§ SOURCE RECORDS:
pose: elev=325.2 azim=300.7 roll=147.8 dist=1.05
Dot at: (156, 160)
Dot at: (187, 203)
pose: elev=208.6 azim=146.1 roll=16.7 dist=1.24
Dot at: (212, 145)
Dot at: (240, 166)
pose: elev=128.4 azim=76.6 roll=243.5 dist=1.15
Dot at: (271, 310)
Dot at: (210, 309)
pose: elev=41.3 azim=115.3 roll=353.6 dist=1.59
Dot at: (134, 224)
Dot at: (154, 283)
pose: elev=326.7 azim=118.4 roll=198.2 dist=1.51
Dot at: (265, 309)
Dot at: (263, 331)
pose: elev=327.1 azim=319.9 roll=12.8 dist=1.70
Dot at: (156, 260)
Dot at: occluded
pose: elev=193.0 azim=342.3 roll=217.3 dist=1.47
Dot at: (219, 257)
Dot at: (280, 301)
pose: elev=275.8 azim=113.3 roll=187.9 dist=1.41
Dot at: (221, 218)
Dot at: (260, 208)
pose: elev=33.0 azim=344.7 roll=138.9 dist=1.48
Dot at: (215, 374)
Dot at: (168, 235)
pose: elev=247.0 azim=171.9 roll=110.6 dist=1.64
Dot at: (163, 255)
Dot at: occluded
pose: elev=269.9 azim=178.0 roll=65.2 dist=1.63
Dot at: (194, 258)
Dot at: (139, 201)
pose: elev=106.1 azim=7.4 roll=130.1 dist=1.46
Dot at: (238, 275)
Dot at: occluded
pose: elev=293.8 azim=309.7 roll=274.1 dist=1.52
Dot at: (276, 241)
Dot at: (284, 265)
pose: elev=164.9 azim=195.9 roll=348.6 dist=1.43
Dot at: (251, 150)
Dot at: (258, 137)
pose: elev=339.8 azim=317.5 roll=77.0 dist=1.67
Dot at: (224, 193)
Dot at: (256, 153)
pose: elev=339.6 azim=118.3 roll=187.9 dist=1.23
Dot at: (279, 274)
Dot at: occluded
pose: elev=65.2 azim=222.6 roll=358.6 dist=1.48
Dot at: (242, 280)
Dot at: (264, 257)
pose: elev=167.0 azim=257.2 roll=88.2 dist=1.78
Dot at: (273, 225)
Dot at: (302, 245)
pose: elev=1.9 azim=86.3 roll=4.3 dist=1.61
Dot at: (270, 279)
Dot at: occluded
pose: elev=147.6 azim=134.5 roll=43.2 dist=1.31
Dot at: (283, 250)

§ REQUIRED TASK:
Copy out every entry above, line by line, with no changes.

§ PROBLEM SOLUTION:
pose: elev=325.2 azim=300.7 roll=147.8 dist=1.05
Dot at: (156, 160)
Dot at: (187, 203)
pose: elev=208.6 azim=146.1 roll=16.7 dist=1.24
Dot at: (212, 145)
Dot at: (240, 166)
pose: elev=128.4 azim=76.6 roll=243.5 dist=1.15
Dot at: (271, 310)
Dot at: (210, 309)
pose: elev=41.3 azim=115.3 roll=353.6 dist=1.59
Dot at: (134, 224)
Dot at: (154, 283)
pose: elev=326.7 azim=118.4 roll=198.2 dist=1.51
Dot at: (265, 309)
Dot at: (263, 331)
pose: elev=327.1 azim=319.9 roll=12.8 dist=1.70
Dot at: (156, 260)
Dot at: occluded
pose: elev=193.0 azim=342.3 roll=217.3 dist=1.47
Dot at: (219, 257)
Dot at: (280, 301)
pose: elev=275.8 azim=113.3 roll=187.9 dist=1.41
Dot at: (221, 218)
Dot at: (260, 208)
pose: elev=33.0 azim=344.7 roll=138.9 dist=1.48
Dot at: (215, 374)
Dot at: (168, 235)
pose: elev=247.0 azim=171.9 roll=110.6 dist=1.64
Dot at: (163, 255)
Dot at: occluded
pose: elev=269.9 azim=178.0 roll=65.2 dist=1.63
Dot at: (194, 258)
Dot at: (139, 201)
pose: elev=106.1 azim=7.4 roll=130.1 dist=1.46
Dot at: (238, 275)
Dot at: occluded
pose: elev=293.8 azim=309.7 roll=274.1 dist=1.52
Dot at: (276, 241)
Dot at: (284, 265)
pose: elev=164.9 azim=195.9 roll=348.6 dist=1.43
Dot at: (251, 150)
Dot at: (258, 137)
pose: elev=339.8 azim=317.5 roll=77.0 dist=1.67
Dot at: (224, 193)
Dot at: (256, 153)
pose: elev=339.6 azim=118.3 roll=187.9 dist=1.23
Dot at: (279, 274)
Dot at: occluded
pose: elev=65.2 azim=222.6 roll=358.6 dist=1.48
Dot at: (242, 280)
Dot at: (264, 257)
pose: elev=167.0 azim=257.2 roll=88.2 dist=1.78
Dot at: (273, 225)
Dot at: (302, 245)
pose: elev=1.9 azim=86.3 roll=4.3 dist=1.61
Dot at: (270, 279)
Dot at: occluded
pose: elev=147.6 azim=134.5 roll=43.2 dist=1.31
Dot at: (283, 250)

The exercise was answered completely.